For how long has he been stepping between, keeping hands and faces and bodies on the other side of his captain? Trying to deal with them more directly himself.
Because if he does not, Nero will.
But always, their response is the same.
Who is your commander? Is it him?
Nero dealt with that one, too.
He's already talking corpses, pacing, stalking back and forth--accelerating.

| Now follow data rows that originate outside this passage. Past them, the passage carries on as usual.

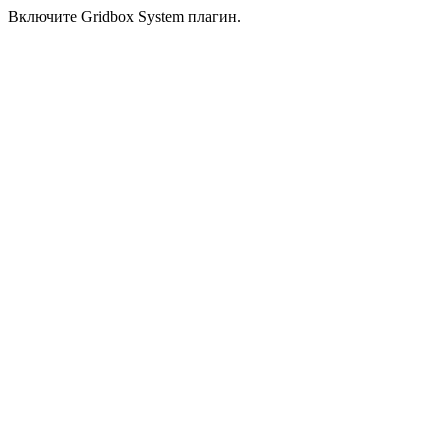
Включите Gridbox System плагин.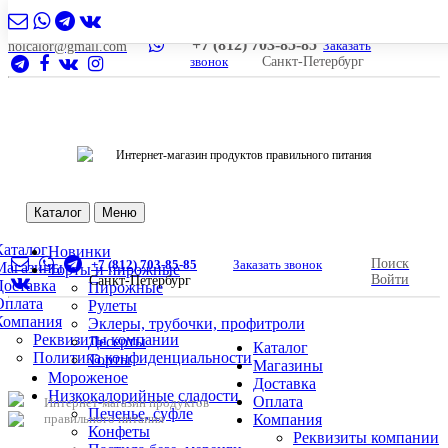
+7 (812) 703-85-85
Заказать
nolcalor@gmail.com
звонок
Санкт-Петербург
Интернет-магазин продуктов правильного питания
Каталог
Меню
Каталог
Новинки
Поиск
+7 (812) 703-85-85
Заказать звонок
Магазины
Торты и пирожные
Войти
Санкт-Петербург
Доставка
Пирожные
Оплата
Рулеты
Компания
Эклеры, трубочки, профитроли
Реквизиты компании
Десерты
Каталог
Политика конфиденциальности
Торты
Магазины
Мороженое
Доставка
Низкокалорийные сладости
Оплата
Интернет-магазин продуктов
Печенье, суфле
правильного питания
Компания
Конфеты
Реквизиты компании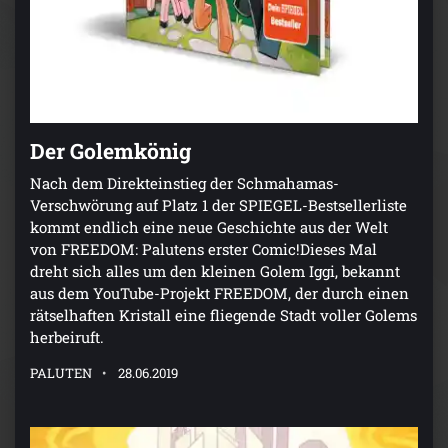
Der Golemkönig
Nach dem Direkteinstieg der Schmahamas-
Verschwörung auf Platz 1 der SPIEGEL-Bestsellerliste
kommt endlich eine neue Geschichte aus der Welt
von FREEDOM: Palutens erster Comic!Dieses Mal
dreht sich alles um den kleinen Golem Iggi, bekannt
aus dem YouTube-Projekt FREEDOM, der durch einen
rätselhaften Kristall eine fliegende Stadt voller Golems
herbeiruft.
PALUTEN
28.06.2019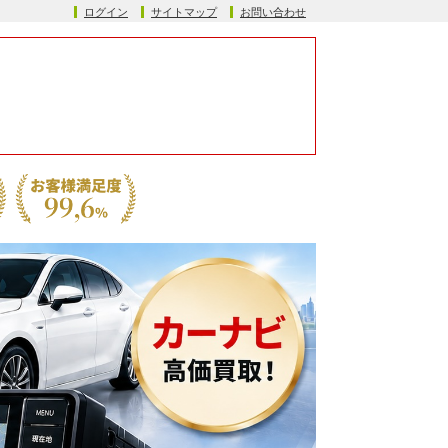
ログイン
サイトマップ
お問い合わせ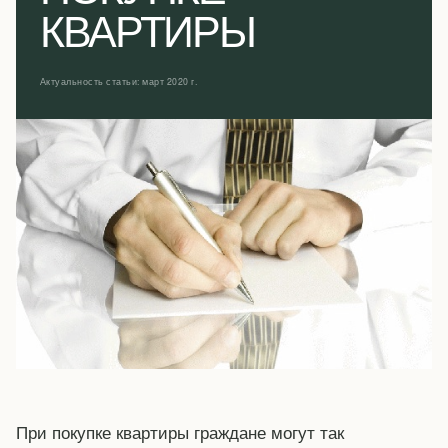
КВАРТИРЫ
Актуальность статьи: март 2020 г.
При покупке квартиры граждане могут так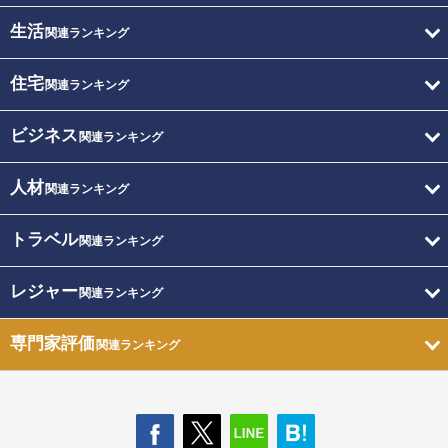
生活
関連ランキング
住宅
関連ランキング
ビジネス
関連ランキング
人材
関連ランキング
トラベル
関連ランキング
レジャー
関連ランキング
専門家評価
関連ランキング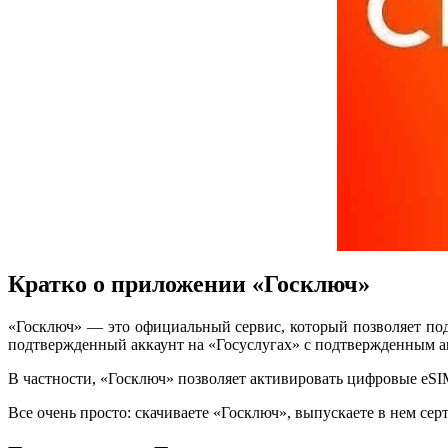
Кратко о приложении «Госключ»
«Госключ» — это официальный сервис, который позволяет по
подтвержденный аккаунт на «Госуслугах» с подтвержденным а
В частности, «Госключ» позволяет активировать цифровые eSIM 
Все очень просто: скачиваете «Госключ», выпускаете в нем с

Ayel holds still, and fastens his eyes right on the tip of the man's--this Kirk's--nose. Can't quite look him in the eyes. He breathes out and carefully turns his hand back and forth, a little wave, human fashion. "Bed aoi."
(Veruul - fool [strong]; pa'taq - garbage [in Klingon]; bjavt - 'hello' or 'profit', or both [in Ferengi]; bed aoi - goodbye forever)
Reply
((Reh s'tivh yy'a joaie, reh llhnae I have died willingly once, I returned.))
Reply
“What did you say?” his voice was even, his eyes lucid, and his tone sharper. He was no longer amused, no longer angry, and, unfortunately, no longer rational-at least insofar as he had been. “Repeat. In standard.” His fingers tensed, digging against the human's neck, avoiding his windpipe. His knife blade pressed flat against the human's stomach, the meager film of coolant hissing against the flesh.